— begin DATA SUPPLIED —

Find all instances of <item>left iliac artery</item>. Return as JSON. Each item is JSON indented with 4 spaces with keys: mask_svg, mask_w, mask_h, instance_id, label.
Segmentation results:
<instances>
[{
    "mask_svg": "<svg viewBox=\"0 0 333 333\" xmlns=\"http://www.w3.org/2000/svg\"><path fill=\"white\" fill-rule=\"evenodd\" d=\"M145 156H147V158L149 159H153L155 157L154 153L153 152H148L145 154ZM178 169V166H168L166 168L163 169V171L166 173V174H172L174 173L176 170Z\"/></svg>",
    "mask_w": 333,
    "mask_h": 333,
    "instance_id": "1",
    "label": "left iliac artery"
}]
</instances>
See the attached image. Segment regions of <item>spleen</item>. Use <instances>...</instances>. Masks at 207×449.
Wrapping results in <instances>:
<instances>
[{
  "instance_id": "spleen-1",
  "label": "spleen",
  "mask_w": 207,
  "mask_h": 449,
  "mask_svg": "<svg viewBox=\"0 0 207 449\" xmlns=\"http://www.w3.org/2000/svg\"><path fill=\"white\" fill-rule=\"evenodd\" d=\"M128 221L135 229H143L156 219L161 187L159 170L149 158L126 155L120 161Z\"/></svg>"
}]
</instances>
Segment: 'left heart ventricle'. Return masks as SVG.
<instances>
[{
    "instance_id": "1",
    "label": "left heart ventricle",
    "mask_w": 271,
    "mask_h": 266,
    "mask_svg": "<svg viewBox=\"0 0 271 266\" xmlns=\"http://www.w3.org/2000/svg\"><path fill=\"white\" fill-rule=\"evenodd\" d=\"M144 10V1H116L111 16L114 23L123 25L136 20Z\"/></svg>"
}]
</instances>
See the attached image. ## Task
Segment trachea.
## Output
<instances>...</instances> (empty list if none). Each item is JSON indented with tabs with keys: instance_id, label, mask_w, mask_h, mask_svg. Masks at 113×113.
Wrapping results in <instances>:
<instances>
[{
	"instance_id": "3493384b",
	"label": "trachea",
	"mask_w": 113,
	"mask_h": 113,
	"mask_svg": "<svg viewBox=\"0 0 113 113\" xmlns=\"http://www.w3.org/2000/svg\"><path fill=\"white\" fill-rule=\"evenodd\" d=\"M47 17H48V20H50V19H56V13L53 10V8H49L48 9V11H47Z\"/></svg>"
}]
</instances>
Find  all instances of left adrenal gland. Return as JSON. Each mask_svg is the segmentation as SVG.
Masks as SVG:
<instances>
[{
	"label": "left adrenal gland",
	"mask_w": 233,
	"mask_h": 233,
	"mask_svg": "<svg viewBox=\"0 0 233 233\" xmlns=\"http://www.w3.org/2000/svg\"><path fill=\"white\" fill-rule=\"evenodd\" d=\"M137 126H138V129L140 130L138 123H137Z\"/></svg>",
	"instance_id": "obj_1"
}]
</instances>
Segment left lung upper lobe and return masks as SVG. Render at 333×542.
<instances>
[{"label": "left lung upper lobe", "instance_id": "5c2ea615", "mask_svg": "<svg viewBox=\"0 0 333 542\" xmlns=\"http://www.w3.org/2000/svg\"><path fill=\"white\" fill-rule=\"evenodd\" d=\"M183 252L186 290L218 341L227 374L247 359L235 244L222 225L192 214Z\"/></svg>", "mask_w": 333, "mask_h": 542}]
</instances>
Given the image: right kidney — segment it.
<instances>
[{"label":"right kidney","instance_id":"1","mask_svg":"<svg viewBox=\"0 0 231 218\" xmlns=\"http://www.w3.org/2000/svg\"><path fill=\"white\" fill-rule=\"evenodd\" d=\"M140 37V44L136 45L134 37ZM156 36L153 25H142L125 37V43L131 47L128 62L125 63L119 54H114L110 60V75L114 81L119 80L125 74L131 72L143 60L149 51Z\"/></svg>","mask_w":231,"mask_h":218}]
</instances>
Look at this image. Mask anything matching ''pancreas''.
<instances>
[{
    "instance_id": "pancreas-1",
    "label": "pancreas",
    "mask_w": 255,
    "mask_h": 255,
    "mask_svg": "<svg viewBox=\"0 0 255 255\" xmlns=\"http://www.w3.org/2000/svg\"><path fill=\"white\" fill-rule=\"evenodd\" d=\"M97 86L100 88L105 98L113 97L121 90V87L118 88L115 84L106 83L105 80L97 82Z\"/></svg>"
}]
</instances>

— end DATA SUPPLIED —

- **GIVEN REQUEST**
Arrange every line of the items above as a numbered list, skipping any blank lines.

- **EXERCISE SOLUTION**
1. Find all instances of <item>left iliac artery</item>. Return as JSON. Each item is JSON indented with 4 spaces with keys: mask_svg, mask_w, mask_h, instance_id, label.
2. Segmentation results:
3. <instances>
4. [{
5.     "mask_svg": "<svg viewBox=\"0 0 333 333\" xmlns=\"http://www.w3.org/2000/svg\"><path fill=\"white\" fill-rule=\"evenodd\" d=\"M145 156H147V158L149 159H153L155 157L154 153L153 152H148L145 154ZM178 169V166H168L166 168L163 169V171L166 173V174H172L174 173L176 170Z\"/></svg>",
6.     "mask_w": 333,
7.     "mask_h": 333,
8.     "instance_id": "1",
9.     "label": "left iliac artery"
10. }]
11. </instances>
12. See the attached image. Segment regions of <item>spleen</item>. Use <instances>...</instances>. Masks at 207×449.
13. Wrapping results in <instances>:
14. <instances>
15. [{
16.   "instance_id": "spleen-1",
17.   "label": "spleen",
18.   "mask_w": 207,
19.   "mask_h": 449,
20.   "mask_svg": "<svg viewBox=\"0 0 207 449\" xmlns=\"http://www.w3.org/2000/svg\"><path fill=\"white\" fill-rule=\"evenodd\" d=\"M128 221L135 229H143L156 219L161 187L159 170L149 158L126 155L120 161Z\"/></svg>"
21. }]
22. </instances>
23. Segment: 'left heart ventricle'. Return masks as SVG.
24. <instances>
25. [{
26.     "instance_id": "1",
27.     "label": "left heart ventricle",
28.     "mask_w": 271,
29.     "mask_h": 266,
30.     "mask_svg": "<svg viewBox=\"0 0 271 266\" xmlns=\"http://www.w3.org/2000/svg\"><path fill=\"white\" fill-rule=\"evenodd\" d=\"M144 10V1H116L111 16L114 23L123 25L136 20Z\"/></svg>"
31. }]
32. </instances>
33. See the attached image. ## Task
34. Segment trachea.
35. ## Output
36. <instances>...</instances> (empty list if none). Each item is JSON indented with tabs with keys: instance_id, label, mask_w, mask_h, mask_svg. Masks at 113×113.
37. Wrapping results in <instances>:
38. <instances>
39. [{
40. 	"instance_id": "3493384b",
41. 	"label": "trachea",
42. 	"mask_w": 113,
43. 	"mask_h": 113,
44. 	"mask_svg": "<svg viewBox=\"0 0 113 113\" xmlns=\"http://www.w3.org/2000/svg\"><path fill=\"white\" fill-rule=\"evenodd\" d=\"M47 17H48V20H50V19H56V13L53 10V8H49L48 9V11H47Z\"/></svg>"
45. }]
46. </instances>
47. Find  all instances of left adrenal gland. Return as JSON. Each mask_svg is the segmentation as SVG.
48. Masks as SVG:
49. <instances>
50. [{
51. 	"label": "left adrenal gland",
52. 	"mask_w": 233,
53. 	"mask_h": 233,
54. 	"mask_svg": "<svg viewBox=\"0 0 233 233\" xmlns=\"http://www.w3.org/2000/svg\"><path fill=\"white\" fill-rule=\"evenodd\" d=\"M137 126H138V129L140 130L138 123H137Z\"/></svg>",
55. 	"instance_id": "obj_1"
56. }]
57. </instances>
58. Segment left lung upper lobe and return masks as SVG. Render at 333×542.
59. <instances>
60. [{"label": "left lung upper lobe", "instance_id": "5c2ea615", "mask_svg": "<svg viewBox=\"0 0 333 542\" xmlns=\"http://www.w3.org/2000/svg\"><path fill=\"white\" fill-rule=\"evenodd\" d=\"M183 252L186 290L218 341L227 374L247 359L235 244L222 225L192 214Z\"/></svg>", "mask_w": 333, "mask_h": 542}]
61. </instances>
62. Given the image: right kidney — segment it.
63. <instances>
64. [{"label":"right kidney","instance_id":"1","mask_svg":"<svg viewBox=\"0 0 231 218\" xmlns=\"http://www.w3.org/2000/svg\"><path fill=\"white\" fill-rule=\"evenodd\" d=\"M140 37V44L136 45L134 37ZM156 36L153 25H142L125 37V43L131 47L128 62L125 63L119 54H114L110 60V75L114 81L119 80L125 74L131 72L143 60L149 51Z\"/></svg>","mask_w":231,"mask_h":218}]
65. </instances>
66. Look at this image. Mask anything matching ''pancreas''.
67. <instances>
68. [{
69.     "instance_id": "pancreas-1",
70.     "label": "pancreas",
71.     "mask_w": 255,
72.     "mask_h": 255,
73.     "mask_svg": "<svg viewBox=\"0 0 255 255\" xmlns=\"http://www.w3.org/2000/svg\"><path fill=\"white\" fill-rule=\"evenodd\" d=\"M97 86L100 88L105 98L113 97L121 90V87L118 88L115 84L106 83L105 80L97 82Z\"/></svg>"
74. }]
75. </instances>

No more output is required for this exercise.